In this study, antiviral efficacy was tested using RDV as a direct antiviral agent (34). The 50% effective dose (EC50) of RDV against 2019-nCoV was 0.22-0.32 uM. The selectivity index (SI) value of RDV was 312.5-454.5, which can be calculated as the therapeutic index (CC50 divided by EC50). The EC50 values of these RDVs were different from those reported in other studies. A previous study demonstrated that phosphorylated GS-441524, the active molecule of RDV, inhibits SARS-CoV in human airway epithelial cells with an EC50 value of 0.069 μM (35), and another demonstrated that RDV had an EC50 value of 0.77 or 23.15 uM against SARS-CoV-2 in Vero E6 cells (36). In addition, it was observed that the antiviral effect on SARS-CoV-2 variants of RDV was different, suggesting the need for development of more effective antiviral agents against various viral mutants.

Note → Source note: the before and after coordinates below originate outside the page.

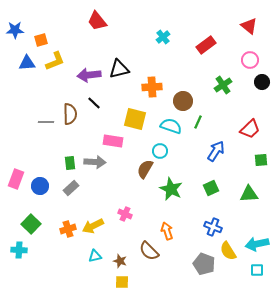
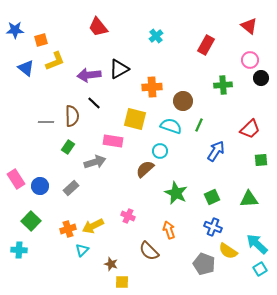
red trapezoid at (97, 21): moved 1 px right, 6 px down
cyan cross at (163, 37): moved 7 px left, 1 px up
red rectangle at (206, 45): rotated 24 degrees counterclockwise
blue triangle at (27, 63): moved 1 px left, 5 px down; rotated 42 degrees clockwise
black triangle at (119, 69): rotated 15 degrees counterclockwise
black circle at (262, 82): moved 1 px left, 4 px up
green cross at (223, 85): rotated 30 degrees clockwise
brown semicircle at (70, 114): moved 2 px right, 2 px down
green line at (198, 122): moved 1 px right, 3 px down
gray arrow at (95, 162): rotated 20 degrees counterclockwise
green rectangle at (70, 163): moved 2 px left, 16 px up; rotated 40 degrees clockwise
brown semicircle at (145, 169): rotated 18 degrees clockwise
pink rectangle at (16, 179): rotated 54 degrees counterclockwise
green square at (211, 188): moved 1 px right, 9 px down
green star at (171, 189): moved 5 px right, 4 px down
green triangle at (249, 194): moved 5 px down
pink cross at (125, 214): moved 3 px right, 2 px down
green square at (31, 224): moved 3 px up
orange arrow at (167, 231): moved 2 px right, 1 px up
cyan arrow at (257, 244): rotated 55 degrees clockwise
yellow semicircle at (228, 251): rotated 24 degrees counterclockwise
cyan triangle at (95, 256): moved 13 px left, 6 px up; rotated 32 degrees counterclockwise
brown star at (120, 261): moved 9 px left, 3 px down
cyan square at (257, 270): moved 3 px right, 1 px up; rotated 32 degrees counterclockwise
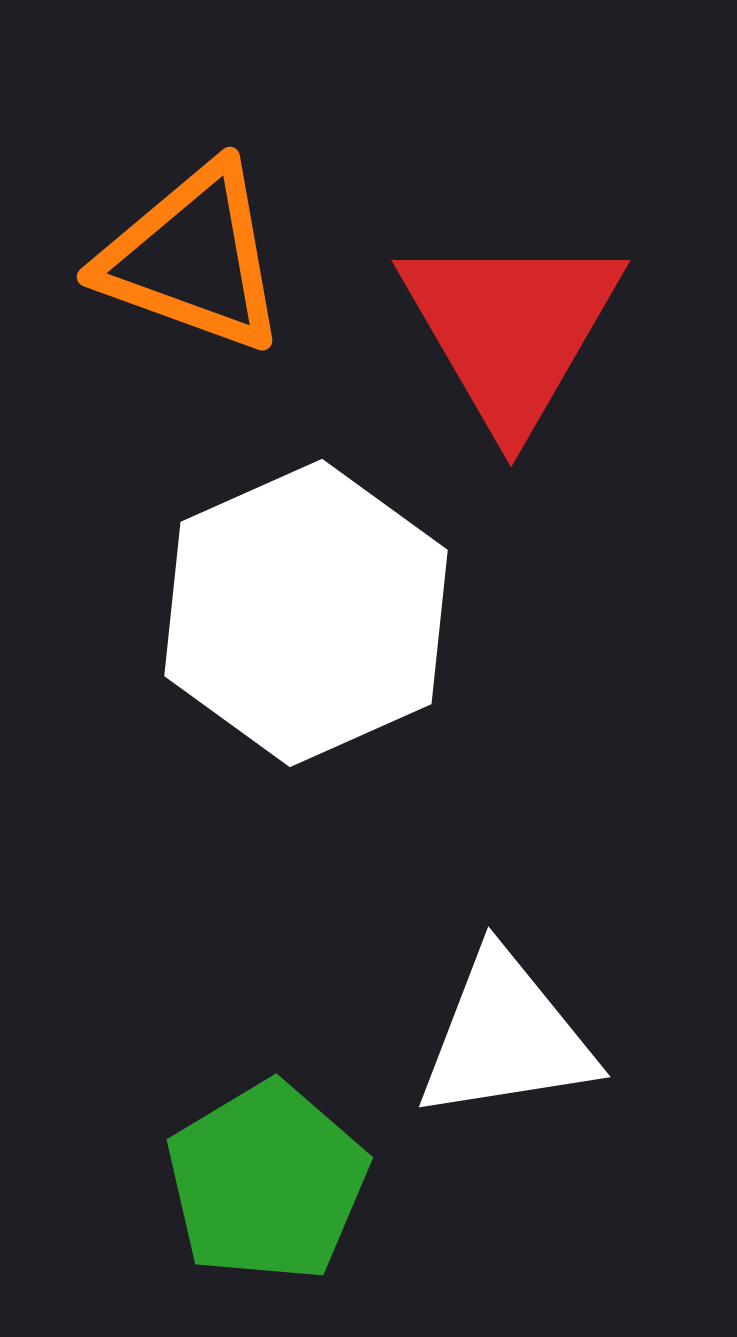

VeroE6 is the preferred cell line for several viral titration assays for SARS-CoV-2. Therefore, although it was used for SARS-CoV-2 titration and evaluation in this study, antiviral effects can be measured differently depending on the cell line. In addition to the cell line concern, despite using the same antiviral agent, different activity values, which may be attributed to different test conditions such as cell line type, virus inoculation amount, drug treatment time point (pre-, post-, or co-treatment), and treatment time, were observed.
RDV is a nucleotide analog prodrug that inhibits SARS-CoV-2 RNA-dependent RNA polymerase (RdRp). Its viral activity against SARS-CoV-2 has been demonstrated in both in vitro and in vivo studies (37). In this study, the antiviral activity of RDV was verified using only in vitro assays; however, our protocols could be utilized for in vitro and in vivo screening of novel therapeutic candidates. The established assay can also be utilized, as identifying and considering the cell- or host-dependent pharmacological actions of drug candidates should be possible when determining drug administration protocols.
Unlike direct-acting antivirals, such as RDV, host-directed therapies target host cell components required for viral replication or attenuate the uncontrolled inflammatory response to infection (38, 39). Therefore, it is important to test anti-inflammatory responses to develop a therapeutic agent for COVID-19 (40). In addition to cytotoxicity analysis, it is necessary to investigate the potential side effects of RDV on normal cells and its mode of action against SARS-CoV-2. Until recently, the antiviral effect analysis of RDV performed in Vero E6 cells revealed that RDV was ineffective in primary cells or several animal models (24, 41). Therefore, it is essential to test antiviral drugs in vivo using infectious animal models to better analyze their antiviral efficacy.
Using the in vitro assays validated in this study, the screening and evaluation of antiviral agents can accelerate and simplify the preclinical drug development process for COVID-19. A streamlined preclinical development pipeline will help to advance the success of therapeutic development.